◆ What the exercise asks ◆
In the data, find the word "adenocarcinoma" and copy out every line that has it.

◆ Exercise data ◆
————————
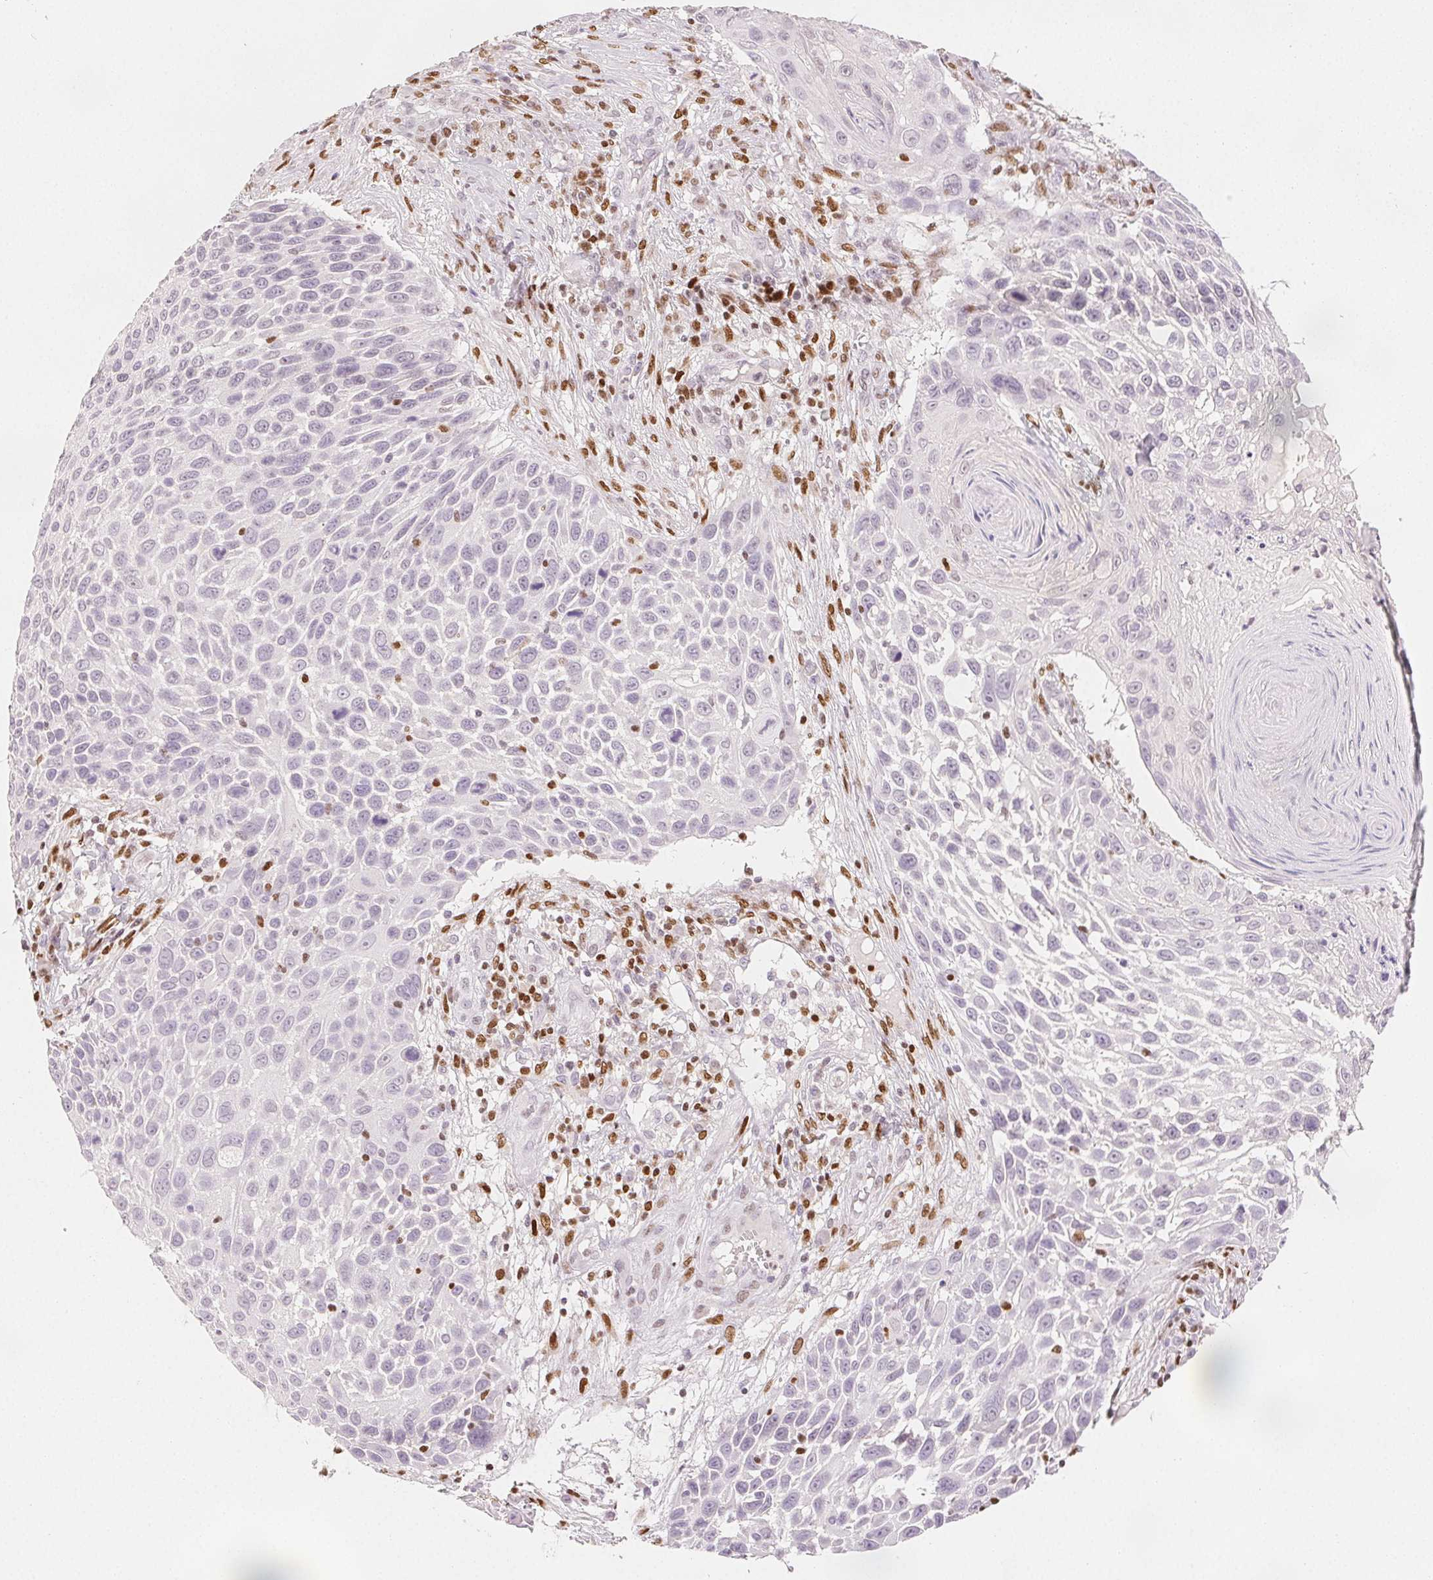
{"staining": {"intensity": "negative", "quantity": "none", "location": "none"}, "tissue": "skin cancer", "cell_type": "Tumor cells", "image_type": "cancer", "snomed": [{"axis": "morphology", "description": "Squamous cell carcinoma, NOS"}, {"axis": "topography", "description": "Skin"}], "caption": "Tumor cells are negative for brown protein staining in skin squamous cell carcinoma.", "gene": "RUNX2", "patient": {"sex": "male", "age": 92}}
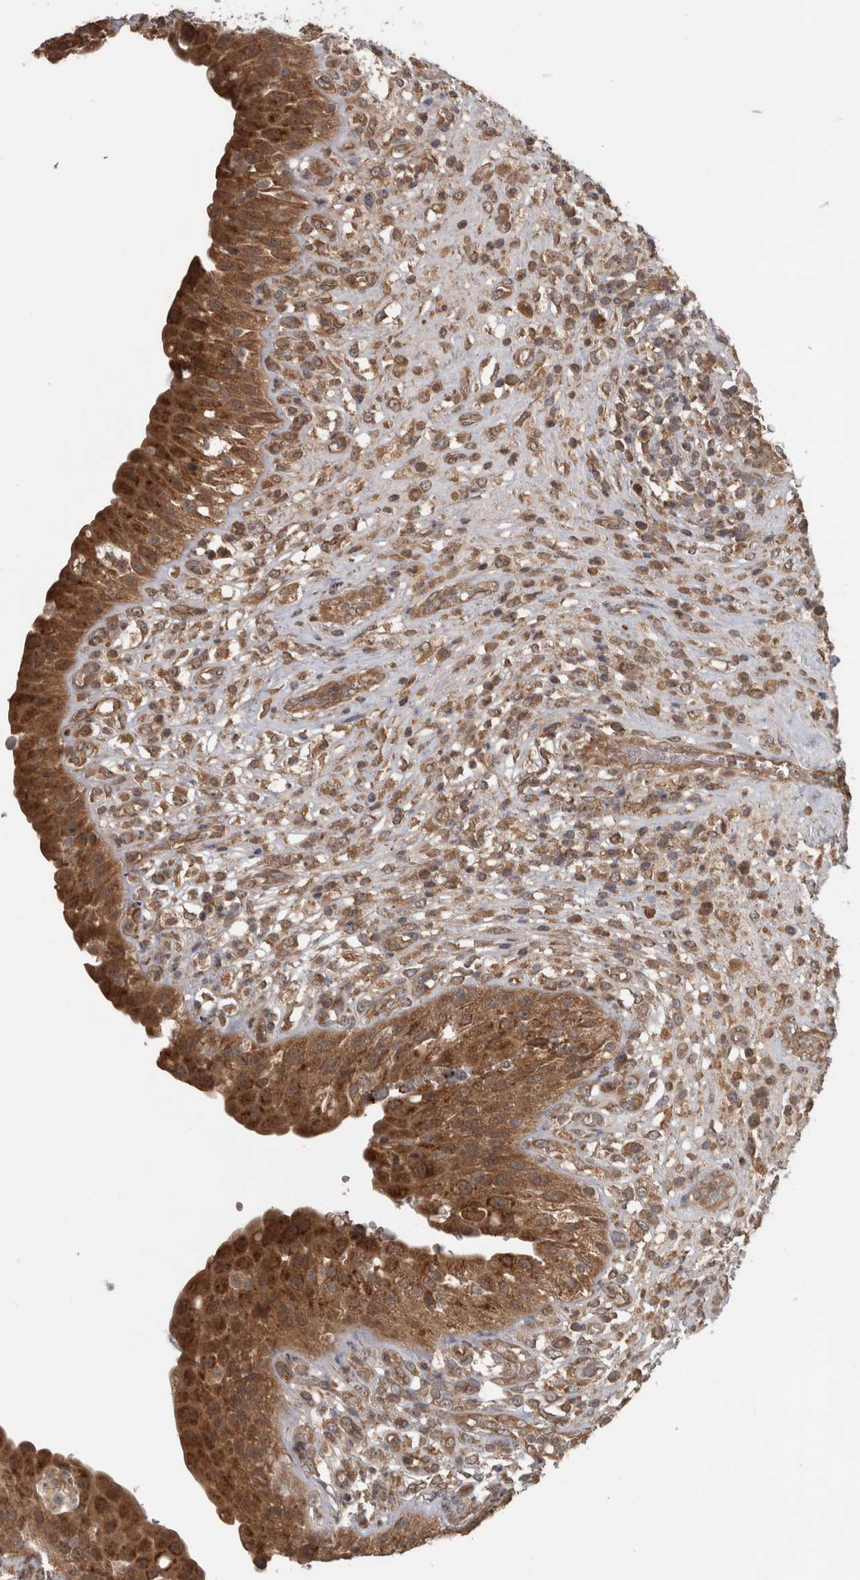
{"staining": {"intensity": "strong", "quantity": ">75%", "location": "cytoplasmic/membranous"}, "tissue": "urinary bladder", "cell_type": "Urothelial cells", "image_type": "normal", "snomed": [{"axis": "morphology", "description": "Normal tissue, NOS"}, {"axis": "topography", "description": "Urinary bladder"}], "caption": "The photomicrograph displays staining of unremarkable urinary bladder, revealing strong cytoplasmic/membranous protein positivity (brown color) within urothelial cells.", "gene": "MICU3", "patient": {"sex": "female", "age": 62}}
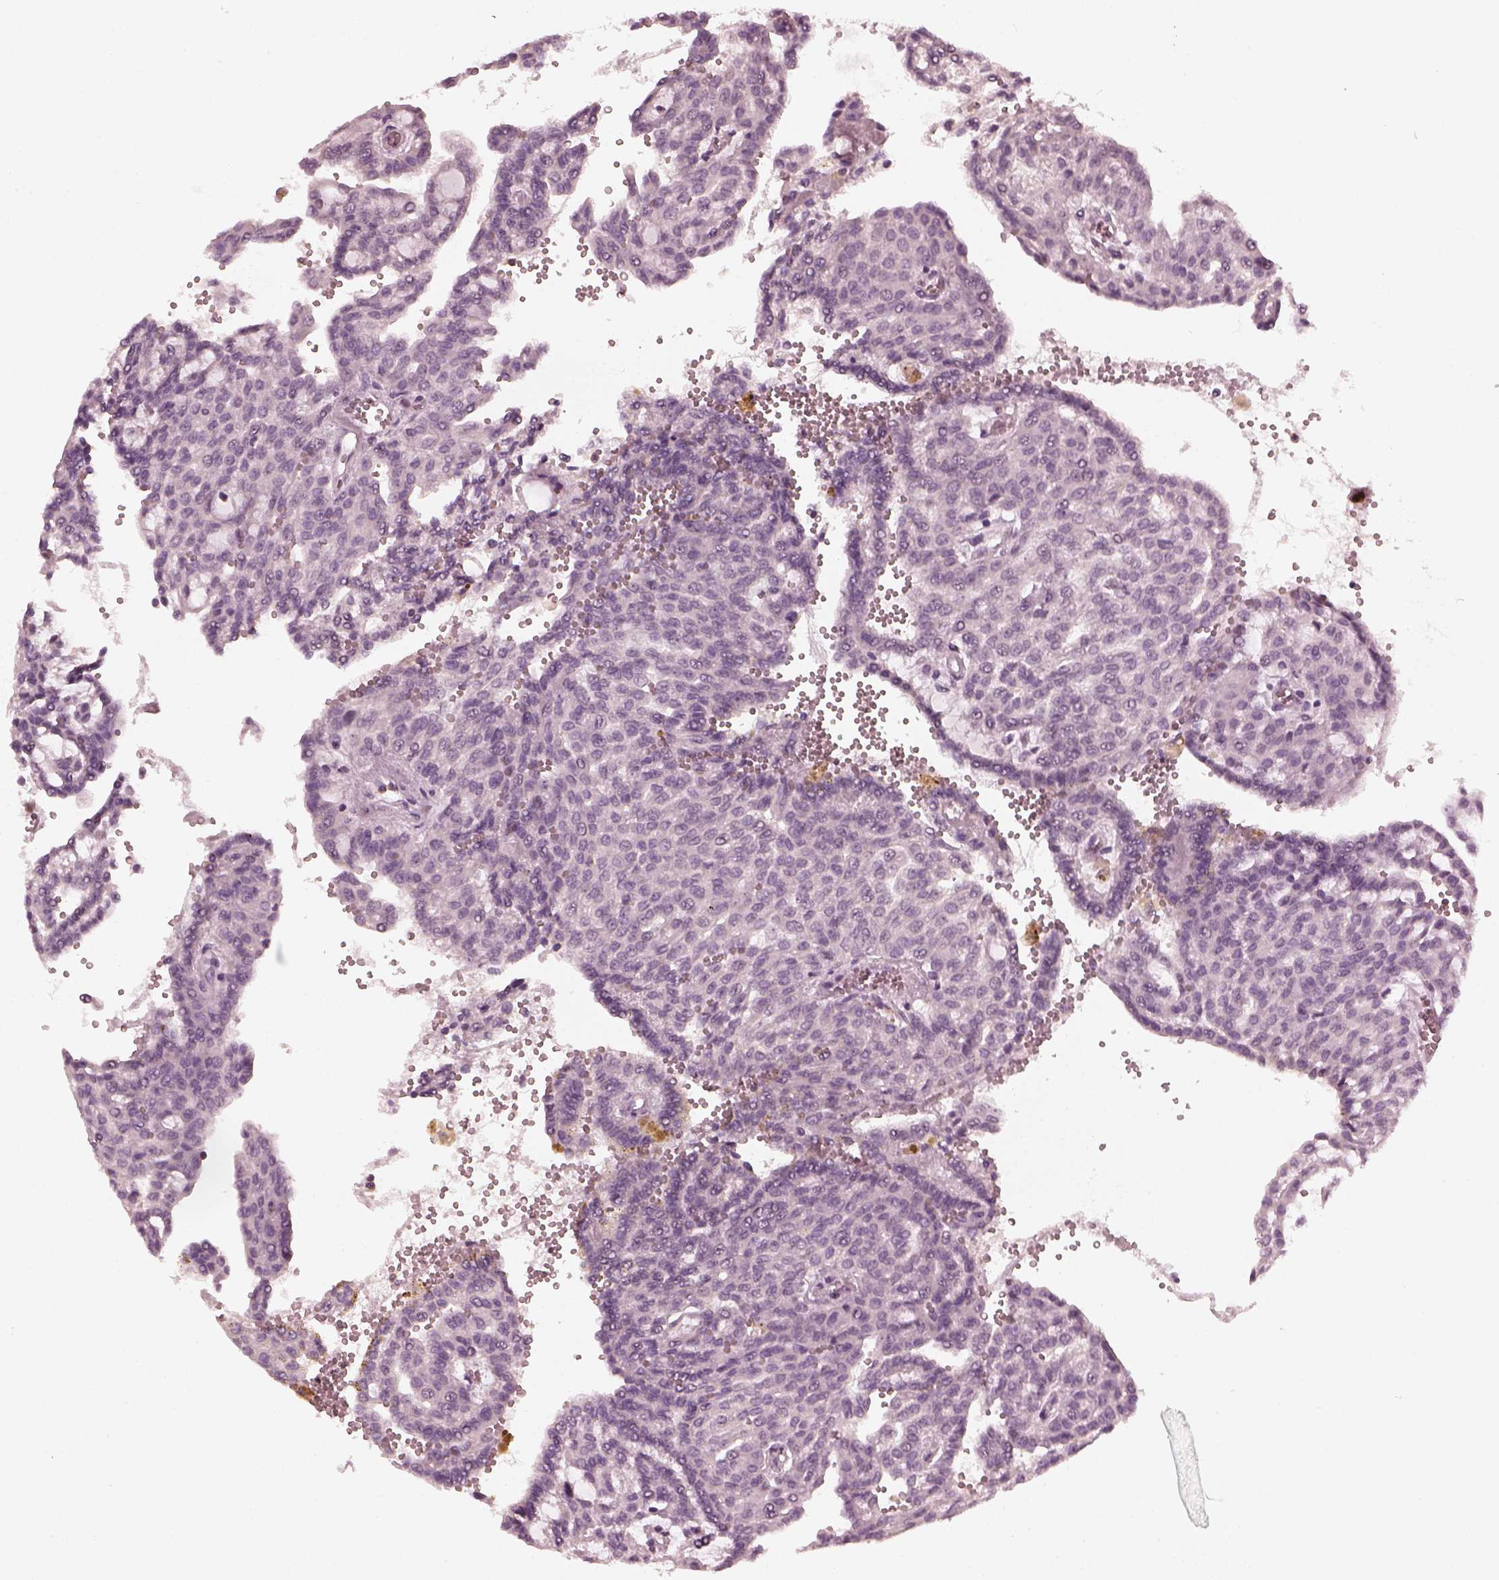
{"staining": {"intensity": "negative", "quantity": "none", "location": "none"}, "tissue": "renal cancer", "cell_type": "Tumor cells", "image_type": "cancer", "snomed": [{"axis": "morphology", "description": "Adenocarcinoma, NOS"}, {"axis": "topography", "description": "Kidney"}], "caption": "Tumor cells show no significant staining in renal cancer (adenocarcinoma).", "gene": "CCDC170", "patient": {"sex": "male", "age": 63}}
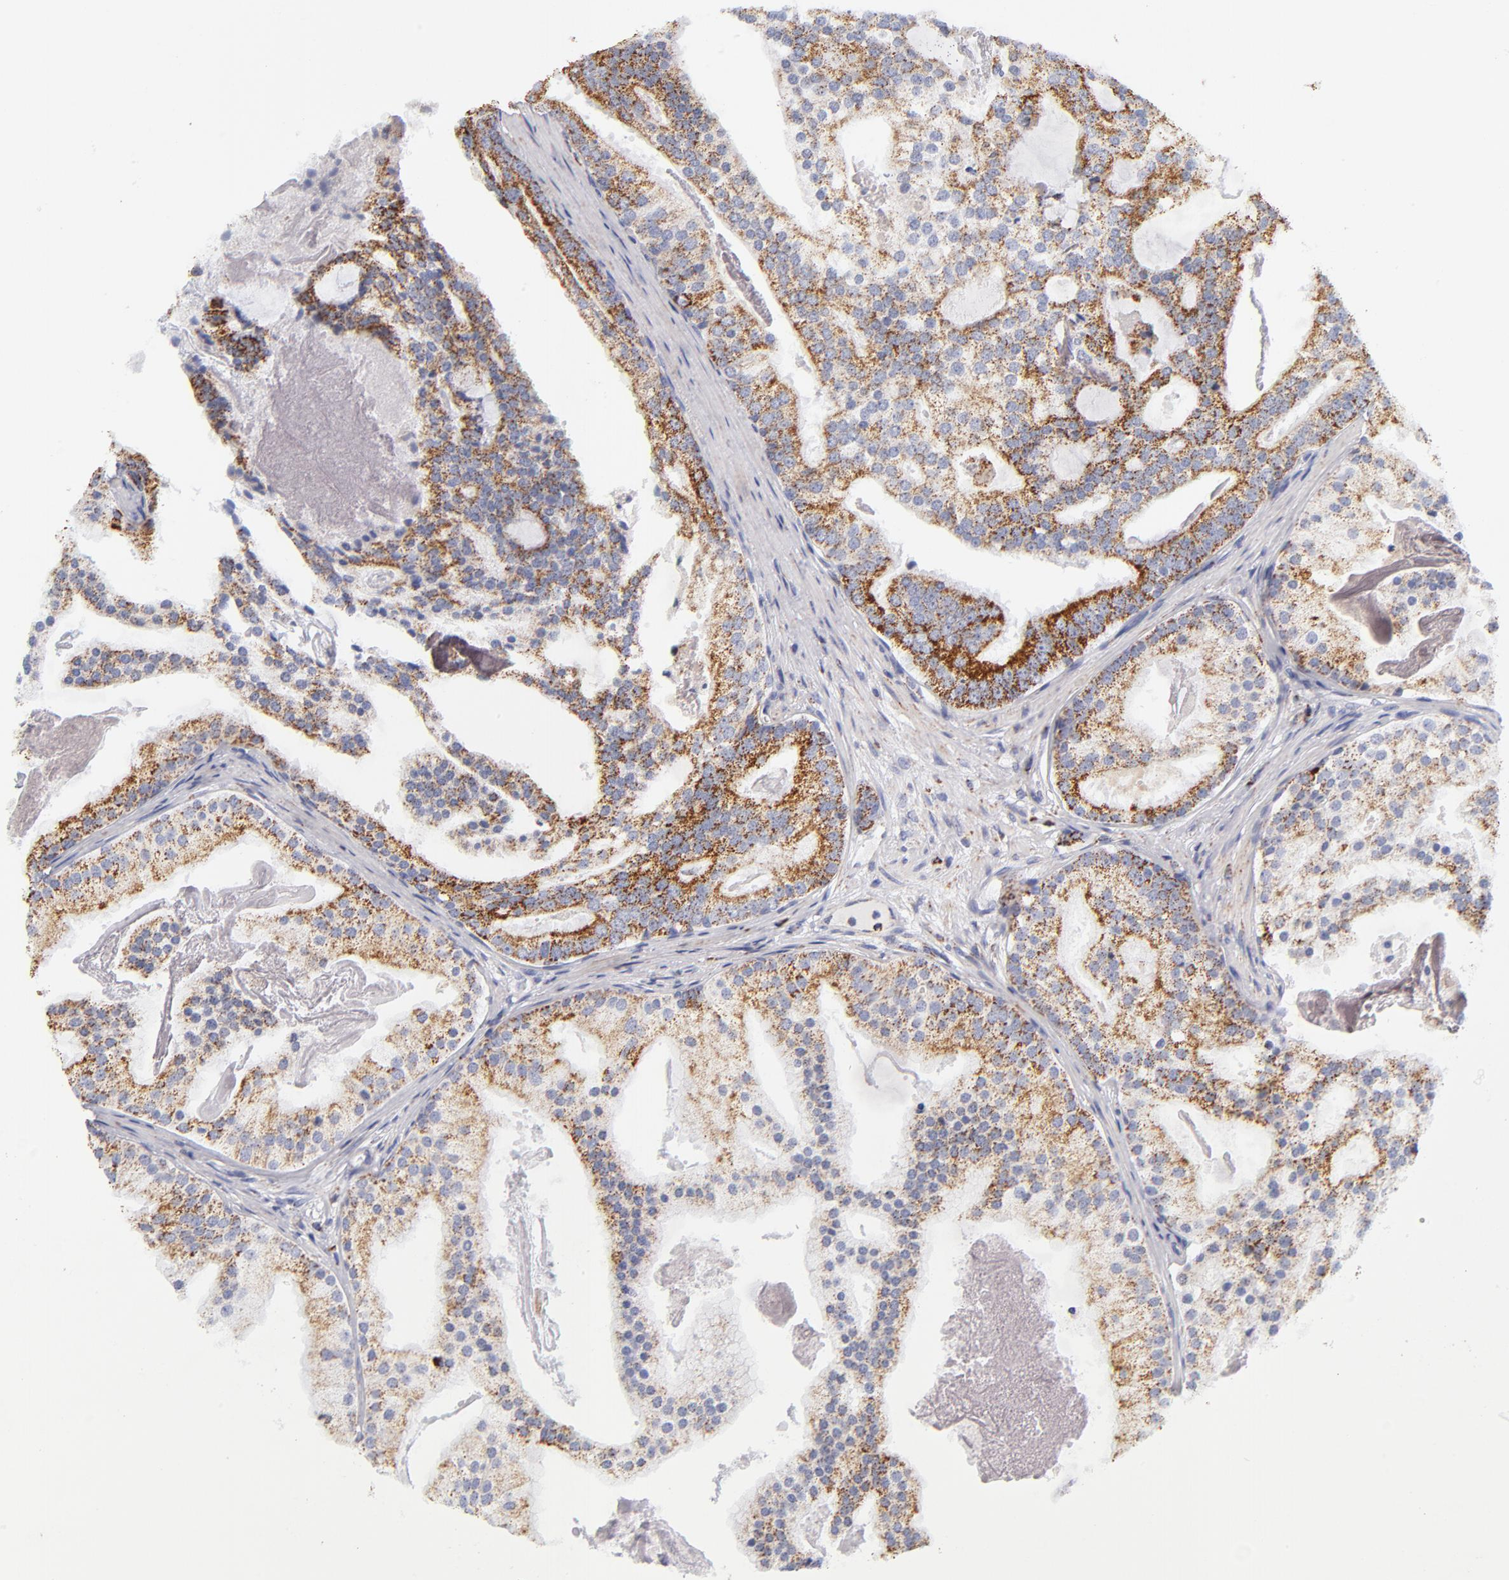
{"staining": {"intensity": "strong", "quantity": ">75%", "location": "cytoplasmic/membranous"}, "tissue": "prostate cancer", "cell_type": "Tumor cells", "image_type": "cancer", "snomed": [{"axis": "morphology", "description": "Adenocarcinoma, Low grade"}, {"axis": "topography", "description": "Prostate"}], "caption": "DAB immunohistochemical staining of prostate cancer (low-grade adenocarcinoma) displays strong cytoplasmic/membranous protein expression in about >75% of tumor cells.", "gene": "ECHS1", "patient": {"sex": "male", "age": 58}}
————————
◆ Answer to this task ◆
{"staining": {"intensity": "negative", "quantity": "none", "location": "none"}, "tissue": "renal cancer", "cell_type": "Tumor cells", "image_type": "cancer", "snomed": [{"axis": "morphology", "description": "Adenocarcinoma, NOS"}, {"axis": "topography", "description": "Kidney"}], "caption": "Tumor cells show no significant staining in renal cancer (adenocarcinoma).", "gene": "CCDC170", "patient": {"sex": "male", "age": 63}}
{"staining": {"intensity": "strong", "quantity": ">75%", "location": "cytoplasmic/membranous"}, "tissue": "prostate cancer", "cell_type": "Tumor cells", "image_type": "cancer", "snomed": [{"axis": "morphology", "description": "Adenocarcinoma, Low grade"}, {"axis": "topography", "description": "Prostate"}], "caption": "DAB immunohistochemical staining of prostate cancer (low-grade adenocarcinoma) displays strong cytoplasmic/membranous protein expression in about >75% of tumor cells.", "gene": "ECHS1", "patient": {"sex": "male", "age": 58}}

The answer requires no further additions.